54 Finch Lane Newsletter • Summer 2010
Peoples Portable Garden, Salt Lake City
The Redevelopment Agency of Salt Lake City and Wasatch Community Gardens teamed up last year to create a temporary community garden: the People’s Portable Garden at 877 South 200 West. Park City artist Greg Ragland was commissioned by the Salt Lake Art Design Board to enhance the garden and bring a sense of place and community to this once vacant lot through his artwork. Ragland’s cast aluminum sculptures: No Salt Just Pepper, a series of giant, vividly colored bell peppers slices; Starters, bright cherry tomatoes on fancy six-foot tall toothpicks; and functional seating called Three Peas in a Pod were installed in the garden in early May. Of his sculptures, Ragland said, “the scale is intended to excite the viewer, with perspectives from both in and out of the garden, bringing color and life to the garden even in the non-growing season.” Ashlie Taylor, RDA Project Area Specialist noted, “The RDA is very excited to see Greg Ragland’s artwork installed in the West Temple Gateway Project Area. The work complements the People’s Portable Garden wonderfully and reinforces the neighborhood’s desire to grow nutritious food locally and build a stronger community.”
Park Record Interview by Amie Tullius • 3.17.2010
"Environments" Opening March 19 at Phoenix Gallery
Greg Ragland’s studio is bathed in afternoon sunlight and birds. Two walls are lined with his newest paintings, bright squares of color graced with chickadees, geese, quail, a spoonbill, and hummingbirds. Across the room is a large computer monitor where he brings up images of the sculptures he’s working on to install in April at the People’s Portable Garden in Salt Lake, the result of a public art commission he was recently awarded. He pauses for a moment from his busy schedule and talks about the commission, and the upcoming show at Phoenix Gallery, which will feature the newest paintings in his wildlife series.
How do you spend your days? I wake up every day and I can hardly wait to get to work. I’m either in this room [the studio] or in the shop—I have an oversized shop in the garage—and then lately I’m down at the foundry.
Congratulations on the public art commission. This is an exciting new development in your work. When I was in grad school, I did mostly sculpture. Painting was my comfort zone. Sculpture I have to think about a bit more, in fact, that’s where my work is headed. The garden is about bringing people together. So one of the projects is called “No Salt, Just Peppers.” [It’s four human-sized bell pepper slices in red, yellow, green, and orange.] The peppers are leaning on each other, which works for the metaphor of the garden, and people depending on each other. There’s also “Three Peas in a Pod,” which is a peapod bench, and toothpicks with cherry tomatoes called “Starters,” which will be installed at the entry to the garden.
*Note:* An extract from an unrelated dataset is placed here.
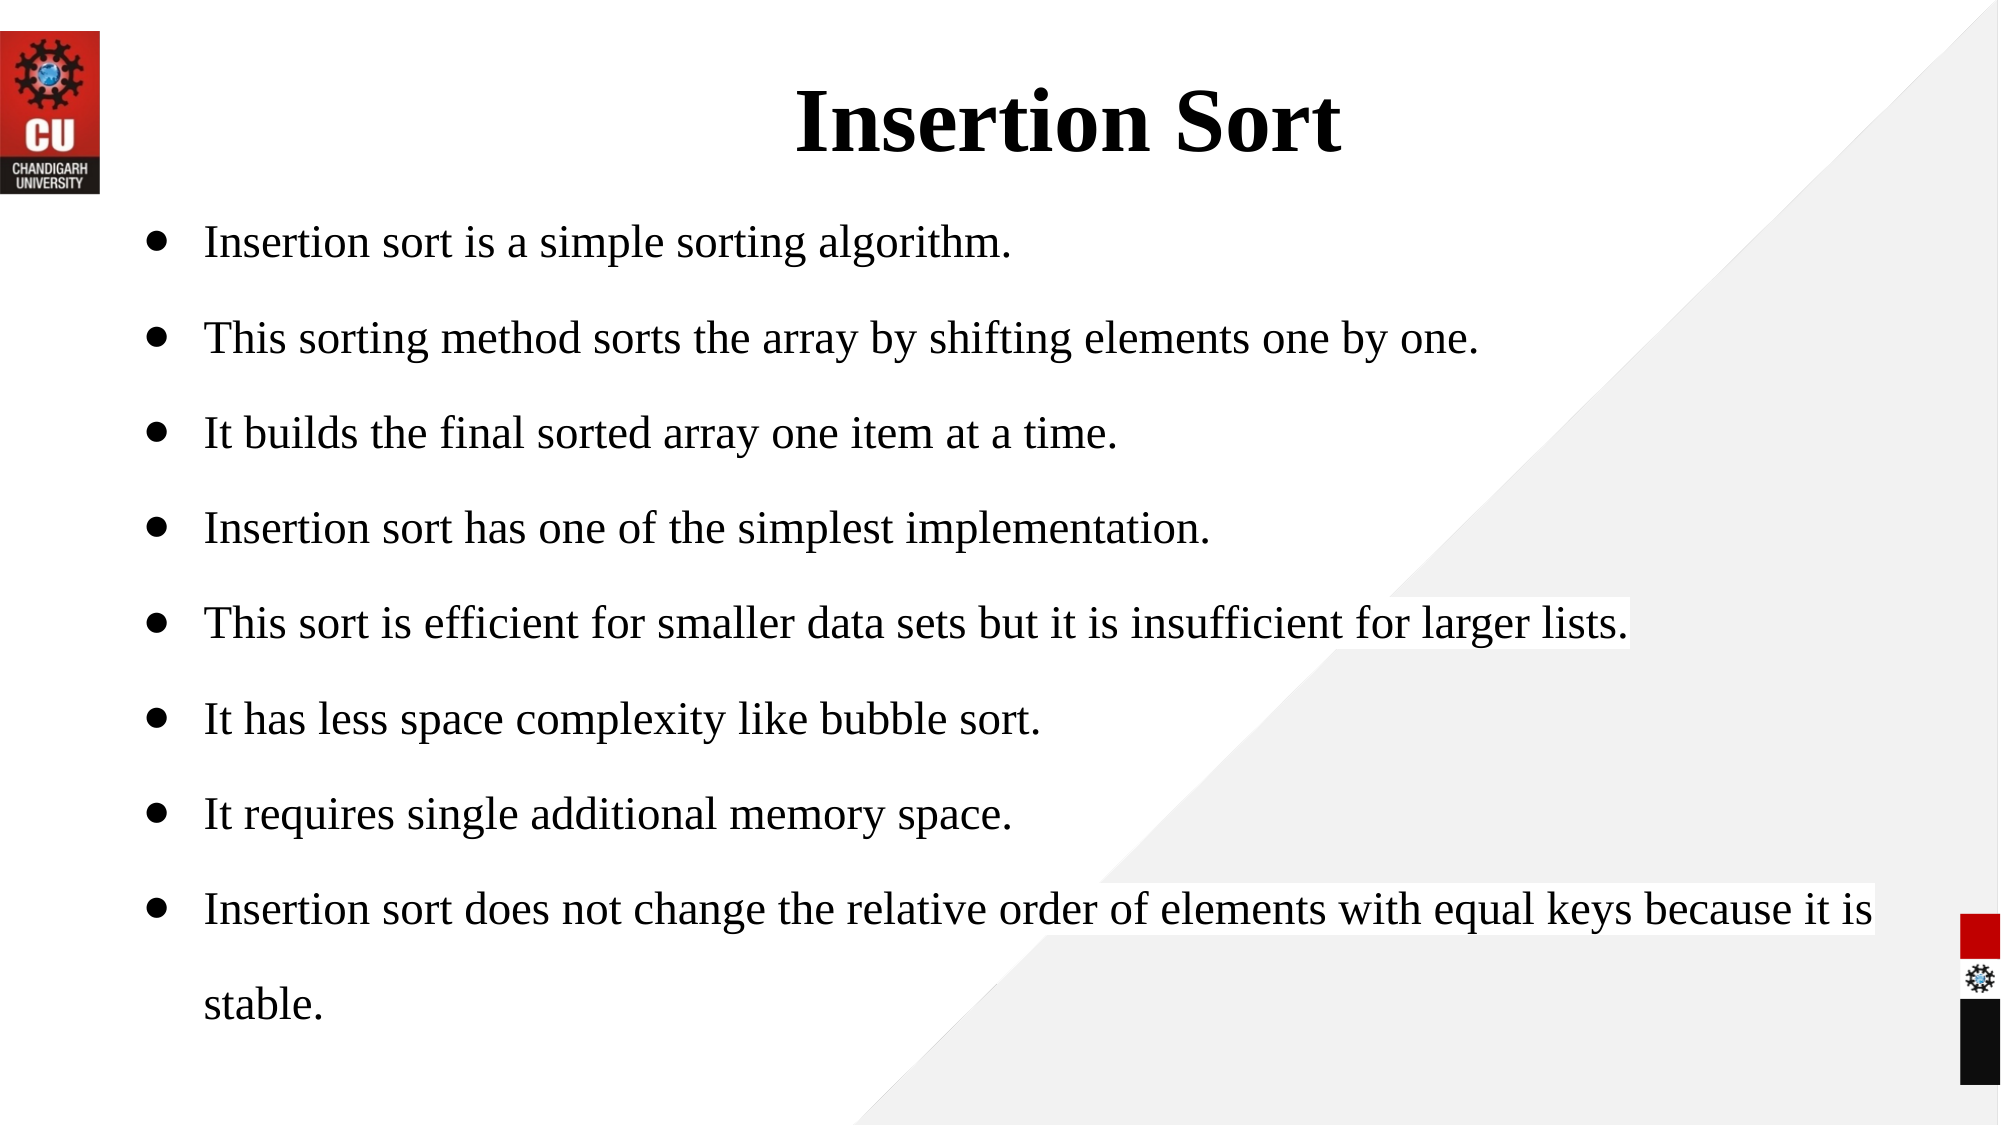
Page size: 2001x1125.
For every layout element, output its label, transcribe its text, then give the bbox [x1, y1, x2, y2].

picture [0, 0, 2001, 1125]
text_box Insertion Sort [187, 44, 1838, 179]
list Insertion sort is a simple sorting algorithm. This sorting method sorts the array by shifting elements one by one. It builds the final sorted array one item at a time. Insertion sort has one of the simplest implementation. This sort is efficient for smaller data sets but it is insufficient for larger lists. It has less space complexity like bubble sort. It requires single additional memory space. Insertion sort does not change the relative order of elements with equal keys because it is stable. [109, 164, 1910, 1125]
I’m loving public art because it’s for everyone, everyone can see it and enjoy it.
These new paintings are gorgeous. How did the wildlife series initially start? Before the wildlife series I was doing figurative work. There were people flying and others in contained spaces; and at a certain point the work started to become very esoteric and personal. It was getting to the point where I’d solved all the problems I’d created for that body of work, so I decided I was going to stop painting for awhile. I ended up going for three or four months—which is the longest I’d gone without painting since I was 14. Then one day I was sitting in the yard, and this bird was flying over. And it was beautiful, but I realized the bird wasn’t the most important thing—the background and the bird were in a competition for attention. I’m a huge fan of the color painters, so I decided to take the abstract background, and then shove in this whole other idea: the realistic bird. I wanted to take two completely different philosophies, and make them work together.
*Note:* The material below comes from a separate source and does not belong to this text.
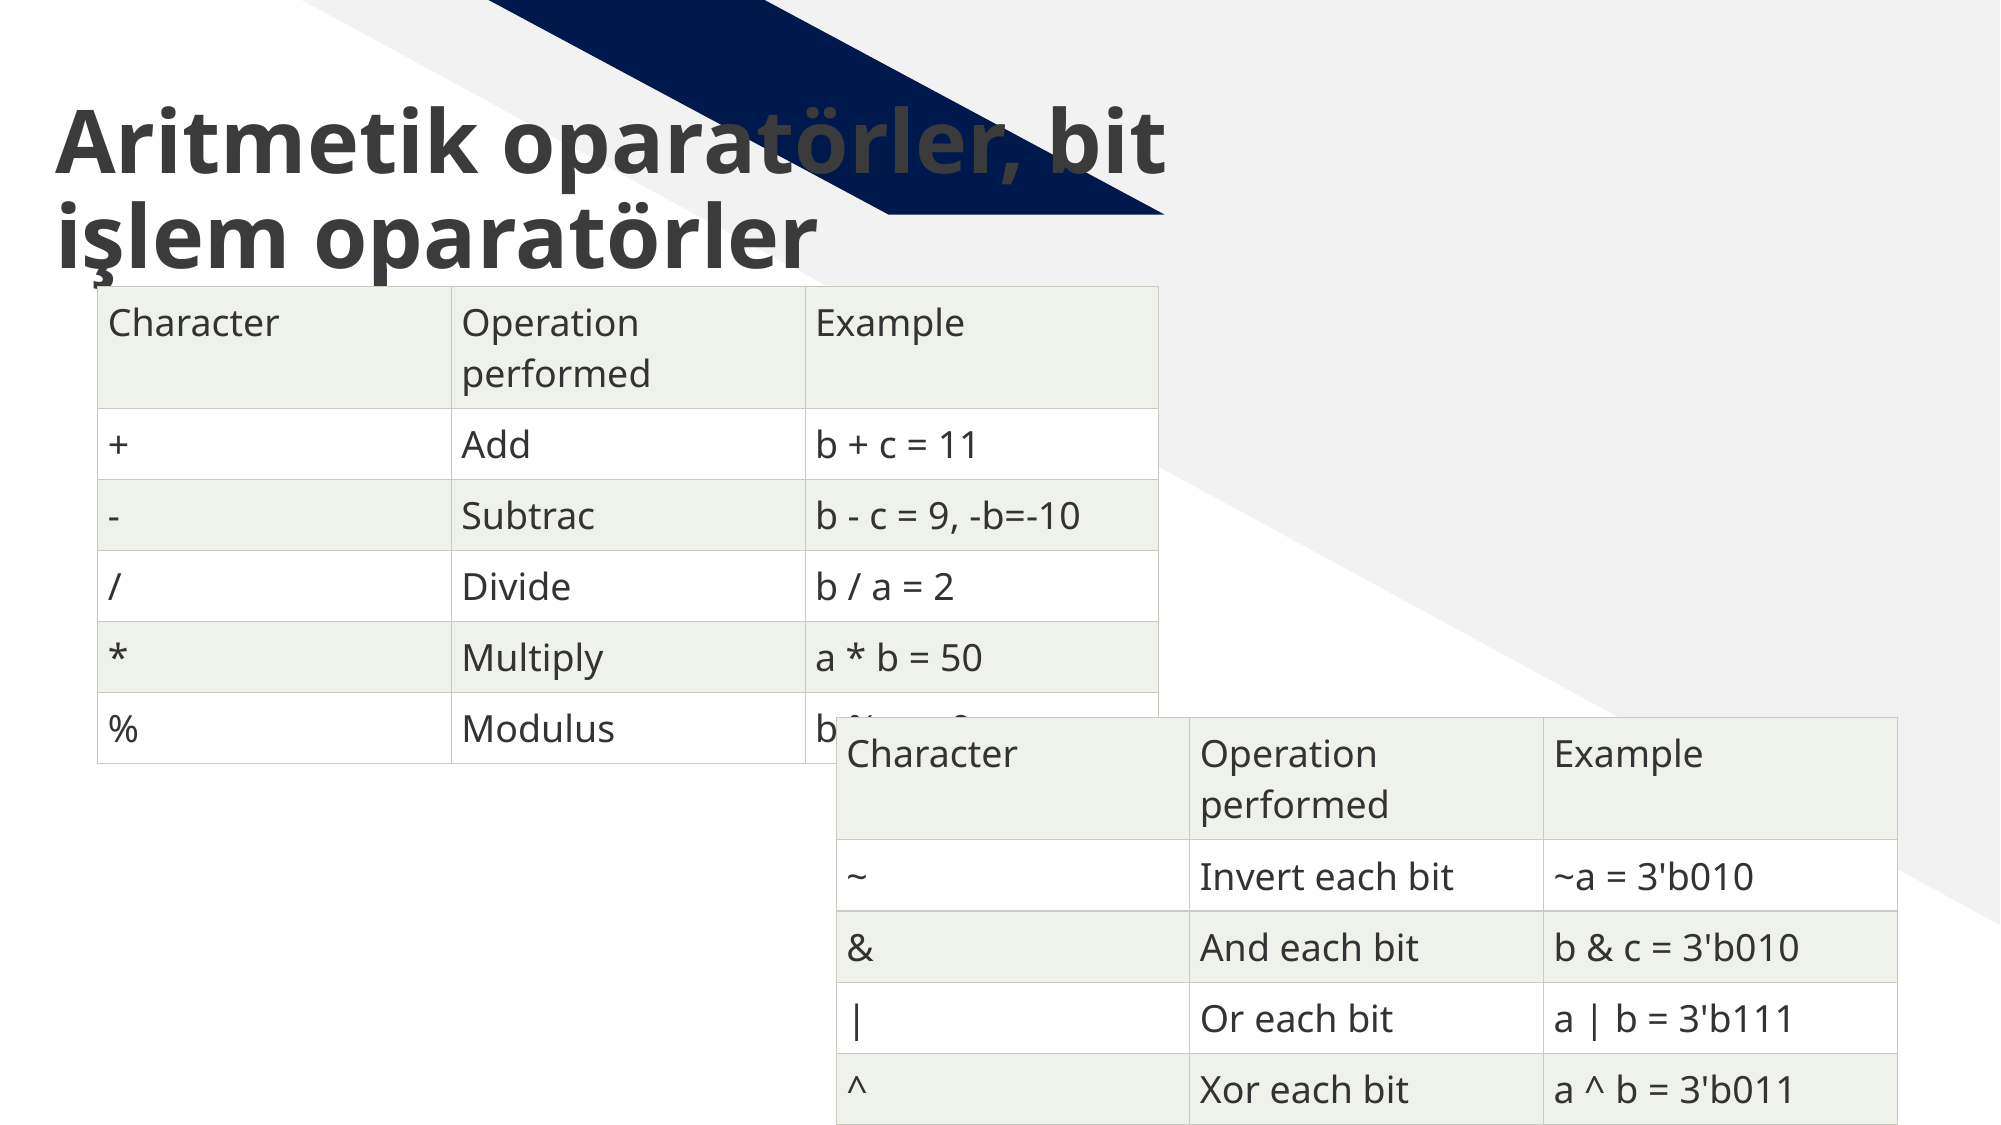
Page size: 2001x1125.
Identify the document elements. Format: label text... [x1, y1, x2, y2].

Compositionally, the birds give the paintings the freedom to not be grounded. The composition and color are really what I’m interested in. The backgrounds can become anything. I’m falling in love again with just throwing paint, and then reacting to where the paint takes me, to controlling the composition, but not controlling it. The backgrounds take 9/10ths of the time, then I add in the birds last—the bird is just like a little flavor crystal. And it either screws the painting up, or it makes the whole thing.
Where are you headed with this series? It’s hard to say. I’m still enjoying the process of putting something realistic in there, but I love the backgrounds by themselves. The birds are starting to become not as important as what’s going on in the background. I have a few canvasses that probably won’t be in the show, they don’t have birds, but they feel done. I’m just sitting on them, living with them for a while. I haven’t completely solved all the problems I wanted to with this series, though.
When you speak about problems, are these something that you have in your mind before you begin, or do you discover them as you go?
The problems for me are compositions, textures that I can’t physically paint; they have to be totally spontaneous. Although you can’t have too many of those, though, the spontaneous textures. Where the artist comes in is in knowing what to save and what to get rid of. How minimal can it be, and how aggressive can you take it. And letting the paint do its own thing, but also controlling that.
Composition and color are key. I want to control where the viewer exits the painting—or if they stay inside it, I want to predict how they’re viewing the painting. I want to see if I can control the gaze of the viewer. I started the series as squares, because squares, historically, are an absolute no-no, because there’s nothing to solve. The shape is so stable, it doesn’t create an interesting problem, and so you have to create the problem. I took that on as a challenge when I started the series, though I’ve since done a few rectangles and more vertical pieces—but they’re so much easier to solve.
I’m completely lost when I begin a painting, so I like to create problems. When you paint, you’re putting yourself out there; you’re letting yourself be in a sheer panic, and then being vulnerable. I hate to start from scratch. So I’m always setting up puzzles for myself. My grandfather used to make 3-D puzzles—he’d carve them out of wood—and I loved to solve them. I try to do that for myself with my art.